As a little girl, I loved the story of Cinderella.
Kindness prevailing despite miserable circumstances, miracles bestowed by fairy godmothers, and love conquering all.
These themes still appeal to me.
I used to think the story of someone loving us enough to save us from our suffering was romantic.
I didn’t realize that by dreamily investing in that story, I had given my freedom over to someone other than myself.
When I married my husband, I believed that we were the lucky ones. The ones who had found each other young. I watched my grandparents grow old together, committed to one another in 50+ years of marriage. I used to think that successful marriages were a product of longevity and that if love brought two people together, it remained permanent and irrevocable.
I worked hard to be lovable. Inside me there existed a constant internal struggle to be enough of everything, accept myself, maintain my individuality while also compromising to prove my love and commitment to my marriage. I wanted the fairytale and I desperately clung to it. When I said ‘I love you’, I felt it in my bones.
In the end, that starry eyed girl I was, oh my, how her heart broke. My chest was cracked right open and laid bare. The agony of it is incomprehensible. There are no words to provide a just description.
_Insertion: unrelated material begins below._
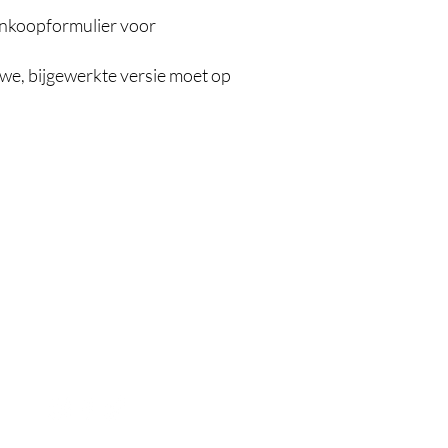
ankoopformulier voor
we, bijgewerkte versie moet op
Contact
0476/ 85 42 26
info@beautypalace.be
Shaken and exposed in my grief, I experienced a still, quiet, calm before the storm.
A whisper of transcendent clarity told me the truth: I could let this pain break me, consume me, and ultimately destroy me or, I could stand back up, fight to survive and learn from it.
I got back up. I faced every element and gave attention to every wound: betrayal, loneliness, uncertainty, self-doubt, overwhelming fear. Each one, brought me to my knees, over and over and over again. I dove deeper into the depths of suffering, because I wanted to experience the absolute worst of it. I embraced the fire and the dark. I welcomed the opportunity to see how much discomfort I could endure. Each time I survived my emotions, I reinforced a crack in my own foundation and gained confidence that these feelings were not fatal even when I was sure they would be.
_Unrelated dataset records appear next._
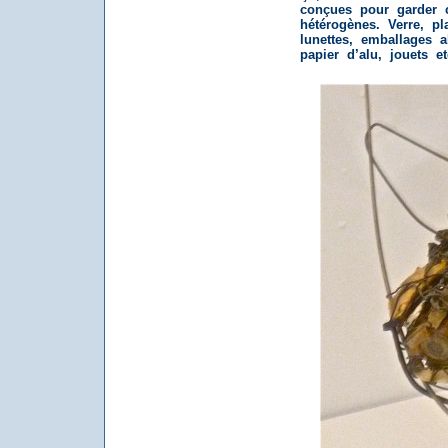
conçues pour garder 
hétérogènes. Verre, pla
lunettes, emballages a
papier d’alu, jouets et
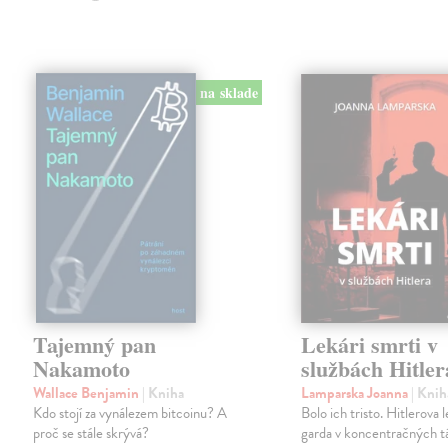
na sklade
Tajemný pan
Lekári smrti v
Nakamoto
službách Hitler
Wallace Benjamin
| Kniha
Lamparska Joanna
| Knih
Kdo stojí za vynálezem bitcoinu? A
Bolo ich tristo. Hitlerova 
proč se stále skrývá?
garda v koncentračných t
The beautiful thing about hardship is that it opened the door to knowing myself more. It was a very real opportunity to see how I would respond to adversity. I could freeze – which I did at first. I could impulsively react with emotional panic. Or I could allow myself to sit and soak in all of the details and realities of the situation before making my next move.
I used to wake up every morning with this giant weight on my chest. It was the first thing I felt before any thought had come to my mind. I would then think to myself, “What’s wrong? Why is this heaviness here?” And, slowly I replayed the details, “He left. He’s with her. You’re here alone. You’re going to have a baby in a few months. Emmett is in the next room sleeping.” And then I had this choice to step out of bed into my life. And, everyday I encouraged myself to step into this new existence but I resisted it most mornings saying, “Today is not the day.” And then one morning, it happened. I laid in bed, went over the details. I remember the sun shining through the window and casting this light across the carpet, and I said to myself, “Today is the day. Get up.”
I’m thankful everyday for the anguish and sorrow felt in my heart breaking. It was the gateway to my freedom. It reaffirmed my belief that everything in life, the adversities as well as the triumphs are all for my benefit.
Acknowledging this allowed me to pick up the pieces and start again. I reinforced parts of myself and rebuilt others. I’m made of much stronger substance now: Courage, confidence and compassion. Emotional authenticity and strength have enhanced the quality of my relationships and increased my capacity to love.
Although my marriage ended, I’m grateful for it. I’m thankful for the love I felt. As I continue to observe relationships that stand the test of time and analyze relationships that broke, my belief in fairy tales has evolved into something deeper and more mature.
Love is not the product of “flawless” choices, good deeds, or extraordinary efforts. It is not a destination of time or place. Love. The pure, raw, the real. The world is laced in it. It exists in every moment of every day. It is in the simple, stripped down moments…in a child’s eyes, in plain acts of kindness, in a stranger’s smile, in the virtue of patience, and in the sweetness of generosity.
Remarkable love stories are woven together in loyalty and devotion, during times of profound strength and in hardship, loss, change, aging. Love is the profound material that fills the cracks formed by weak moments and misunderstandings. It fortifies a flawed foundation. Love is what grows when people lean into one another during the celebration of life’s joys and hold each other up throughout its challenges.